Clint Eastwood rides into town and goes into the saloon. He’s been told the whole place needs a good shake up. Several minutes later he leaves, guns smoking, and rides off into the sunset leaving behind a bar where there the staff who haven’t been sacked or shot are demoralized and wondering why they ever went into the saloon - keeping business in the first place.
Down the road, a professional and committed lady bar owner is taking her staff through what they need to do to be even better at their job. She is firm but human, making her best bar staff feel great about what they do yet want to be even better and helping those who are less good raise their game. Throughout the process she keeps the whole staff focused on core bar keeping principles that remind everyone why working in a saloon is the best job in the whole world.
And so, in a not too far-fetched metaphor of a nutshell, there you have the state of school inspection in the UK today.
On the one hand you have a gung ho approach driven by the ‘fact’ that if you scratch the surface of any teacher you will find a complacent slacker who needs his arse kicked in order to do a half-decent job for those poor children not lucky enough to get an independent education. On the other, you have people like Jackie Beere who has spent her life in schools at all levels of the system, who is one of the UK’s most respected and innovative educational pioneers and who knows that education is not about (although does involve) grades and league tables but that improving education is about helping teachers plan lessons that genuinely engage learners in the process of learning as well as developing skills and competencies that will help them thrive in the 21st century workplace.
Which is where this book comes in
Building on the phenomenal success of her The Perfect Ofsted Lesson book for the Independent Thinking Press, The Perfect Ofsted Inspection takes the reader simply but assertively through all that any school needs to do in order to present themselves in the best possible light next time Clint and his team of gunslingers ride into town.

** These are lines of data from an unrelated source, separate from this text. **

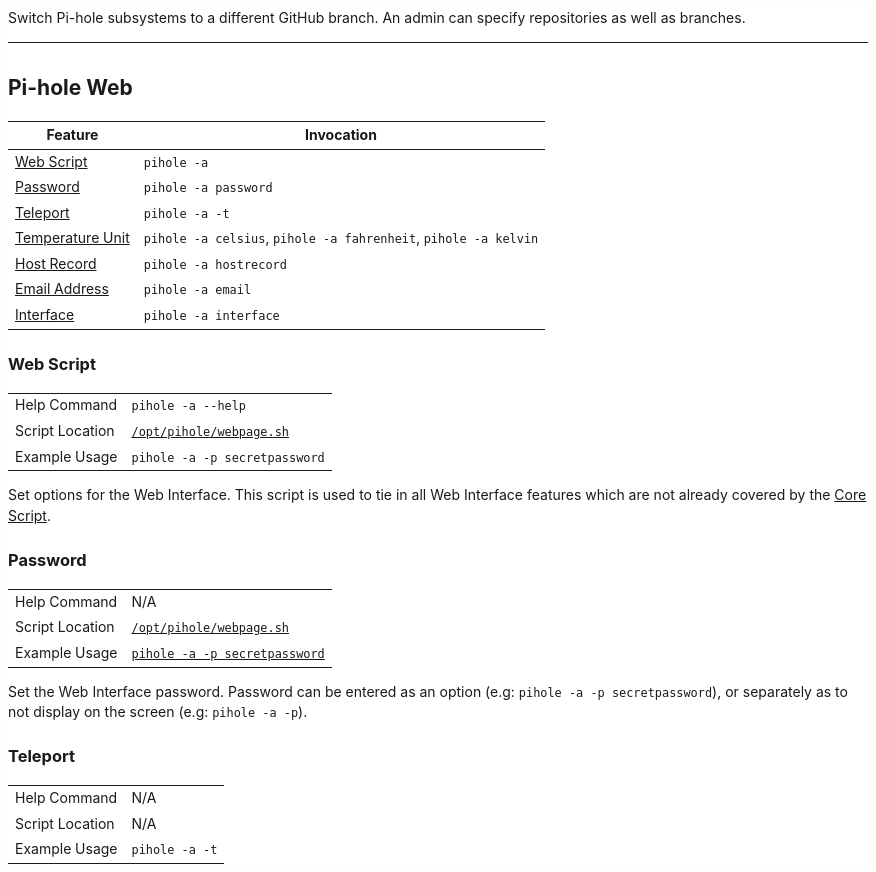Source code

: Switch Pi-hole subsystems to a different GitHub branch. An admin can specify repositories as well as branches.

---

## Pi-hole Web

| Feature | Invocation |
 -------------- | --------------
[Web Script](#web-script) | `pihole -a`
[Password](#password) | `pihole -a password`
[Teleport](#teleport) | `pihole -a -t`
[Temperature Unit](#temperature-unit) | `pihole -a celsius`, `pihole -a fahrenheit`, `pihole -a kelvin`
[Host Record](#host-record) | `pihole -a hostrecord`
[Email Address](#email-address) | `pihole -a email`
[Interface](#interface) | `pihole -a interface`

### Web Script

| | |
 -------------- | --------------
Help Command    | `pihole -a --help`
Script Location | [`/opt/pihole/webpage.sh`](https://github.com/pi-hole/pi-hole/blob/master/advanced/Scripts/webpage.sh)
Example Usage   | `pihole -a -p secretpassword`

Set options for the Web Interface. This script is used to tie in all Web Interface features which are not already covered by the [Core Script](#core-script).

### Password

| | |
 -------------- | --------------
Help Command    | N/A
Script Location | [`/opt/pihole/webpage.sh`](https://github.com/pi-hole/pi-hole/blob/master/advanced/Scripts/webpage.sh)
Example Usage   | [`pihole -a -p secretpassword`](https://discourse.pi-hole.net/t/the-pihole-command-with-examples/738#web-password)

Set the Web Interface password. Password can be entered as an option (e.g: `pihole -a -p secretpassword`), or separately as to not display on the screen (e.g: `pihole -a -p`).

### Teleport 

| | |
 -------------- | --------------
Help Command    | N/A
Script Location | N/A
Example Usage   | `pihole -a -t`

But this is not a book about simply doing well in an Ofsted inspection. Jackie’s own brand of school improvement runs far deeper than mere window dressing. What’s more, surprising though it may seem at first glance, the new Ofsted framework and Jackie’s passion for genuine quality in educational experience do converge nicely. Developing independent learning, moving away – well away – from an over-reliance on ‘chalk and talk’ lessons, providing opportunities for developing skills and competencies, genuinely engaging learners in their own learning, planning for and measuring progress, using assessment and data as tools to support learning, working at an emotional as well as intellectual level – all of these have been staples in Jackie’s work for many years. Nice now of Ofsted to catch up.
Quality teaching and learning in the classroom on its own does not an ‘outstanding school’ make however. Schools still regularly let themselves down at leadership level. This is why Jackie’s new book behaves like the love child of an authoritative guide and an expert coach standing there with a simple checklist and a firm but caring face to ensure that all school leaders – from the Head and governors to the heads of department and middle leaders – get the basics right. Basics that are relevant whatever type of school you are and whether you are about to be on the receiving end of a visit from Clint or not.
Education is a political football and it is a political game as old as the hills to decry something publically in order to achieve the leverage with the public and the press to make significant (often self-serving and ideological) changes. It’s the same with the National Health Service. To ride into town all guns blazing under a banner of ‘making things better’ is cheap, easy leadership, whether you are the Secretary of State for Education, the head of Ofsted, the executive director an Academy chain or a head teacher. To walk purposefully into town with a genuine desire to introduce lasting improvements firmly and professionally that bring the best out of all hard-working and committed staff is something that takes a much greater degree of professionalism and skill. We are all fortunate that Jackie Beere is able to show us this alternative approach to improvement before all the saloon keepers give up, pack up and head for the hills.